Mit der deutsch-dänischen Hochspannungsverbindung soll die europäische Stromnetzstabilität beim Ausbau der Gewinnung erneuerbarer Energie verbessert werden.

Jacob Østergaard, Professor am Institut für Wind und Energiesysteme an der Technischen Universität in Kopenhagen, ist sich sicher, dass die erhöhte Produktion von Nordsee-Strom auch mehr Masten an Land erfordern wird.
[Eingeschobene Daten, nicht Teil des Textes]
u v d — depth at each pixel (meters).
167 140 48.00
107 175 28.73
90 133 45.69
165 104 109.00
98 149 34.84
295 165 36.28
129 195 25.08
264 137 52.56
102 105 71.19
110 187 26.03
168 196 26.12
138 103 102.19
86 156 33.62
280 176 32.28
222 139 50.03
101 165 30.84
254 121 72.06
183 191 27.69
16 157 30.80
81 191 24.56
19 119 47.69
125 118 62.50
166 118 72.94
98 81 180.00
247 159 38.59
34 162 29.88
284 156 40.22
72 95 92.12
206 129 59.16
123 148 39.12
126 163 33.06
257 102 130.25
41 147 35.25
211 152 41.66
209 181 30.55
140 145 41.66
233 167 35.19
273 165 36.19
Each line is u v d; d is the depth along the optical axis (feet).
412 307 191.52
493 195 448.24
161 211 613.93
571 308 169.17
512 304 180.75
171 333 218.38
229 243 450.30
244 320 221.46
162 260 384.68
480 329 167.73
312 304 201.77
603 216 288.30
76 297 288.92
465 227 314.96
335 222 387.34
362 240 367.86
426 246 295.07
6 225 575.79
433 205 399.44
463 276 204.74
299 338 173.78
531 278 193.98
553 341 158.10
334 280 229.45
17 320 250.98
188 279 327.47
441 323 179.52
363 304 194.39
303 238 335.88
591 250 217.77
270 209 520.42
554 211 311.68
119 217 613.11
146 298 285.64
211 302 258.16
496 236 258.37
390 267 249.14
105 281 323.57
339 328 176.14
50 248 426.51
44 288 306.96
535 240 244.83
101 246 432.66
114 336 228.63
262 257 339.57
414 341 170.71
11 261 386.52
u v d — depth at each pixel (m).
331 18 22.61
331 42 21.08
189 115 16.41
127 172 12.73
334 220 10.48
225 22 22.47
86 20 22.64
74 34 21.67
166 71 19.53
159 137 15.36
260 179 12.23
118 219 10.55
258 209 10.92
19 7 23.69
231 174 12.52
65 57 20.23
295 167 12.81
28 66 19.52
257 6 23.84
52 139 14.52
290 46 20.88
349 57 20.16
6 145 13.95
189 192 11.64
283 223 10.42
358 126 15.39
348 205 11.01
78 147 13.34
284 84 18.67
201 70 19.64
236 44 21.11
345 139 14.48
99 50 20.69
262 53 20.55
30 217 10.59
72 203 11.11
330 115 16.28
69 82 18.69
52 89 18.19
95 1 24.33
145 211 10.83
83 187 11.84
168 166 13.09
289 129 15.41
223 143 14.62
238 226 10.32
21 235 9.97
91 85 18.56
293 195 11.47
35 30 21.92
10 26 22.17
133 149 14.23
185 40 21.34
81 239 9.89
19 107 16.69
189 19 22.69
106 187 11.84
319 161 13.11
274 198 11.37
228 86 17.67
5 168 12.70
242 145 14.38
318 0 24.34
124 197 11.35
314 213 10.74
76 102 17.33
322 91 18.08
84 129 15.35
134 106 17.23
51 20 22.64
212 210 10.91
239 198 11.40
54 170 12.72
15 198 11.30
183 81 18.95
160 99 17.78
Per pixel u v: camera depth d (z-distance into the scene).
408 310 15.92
Er habe keinen Zweifel daran, dass mehr Hochspannungsleitungen benötigt werden, wenn die grüne Umstellung verwirklicht werden soll. Das sei so gut wie unumgänglich.

Es wäre natürlich am schönsten, wenn wir gar keine Masten bekämen. Wir müssen uns aber den neuen Gegebenheiten im Zuge der grünen Wende stellen.

Bürgermeister Jørgen Popp Petersen (Schleswigsche Partei)

So sehen es auch Christian Jensen und Tonderns Bürgermeister Jørgen Popp Petersen, Schleswigsche Partei.

„Es wäre natürlich am schönsten, wenn wir gar keine Masten bekämen. Wir müssen uns aber auch den neuen Gegebenheiten im Zuge der grünen Wende stellen", erklärt das Stadtoberhaupt. Man habe sich im Laufe der vergangenen Jahrzehnte an Landschaften mit weniger, aber größeren Masten gewöhnt. Nun müsse man wieder umdenken.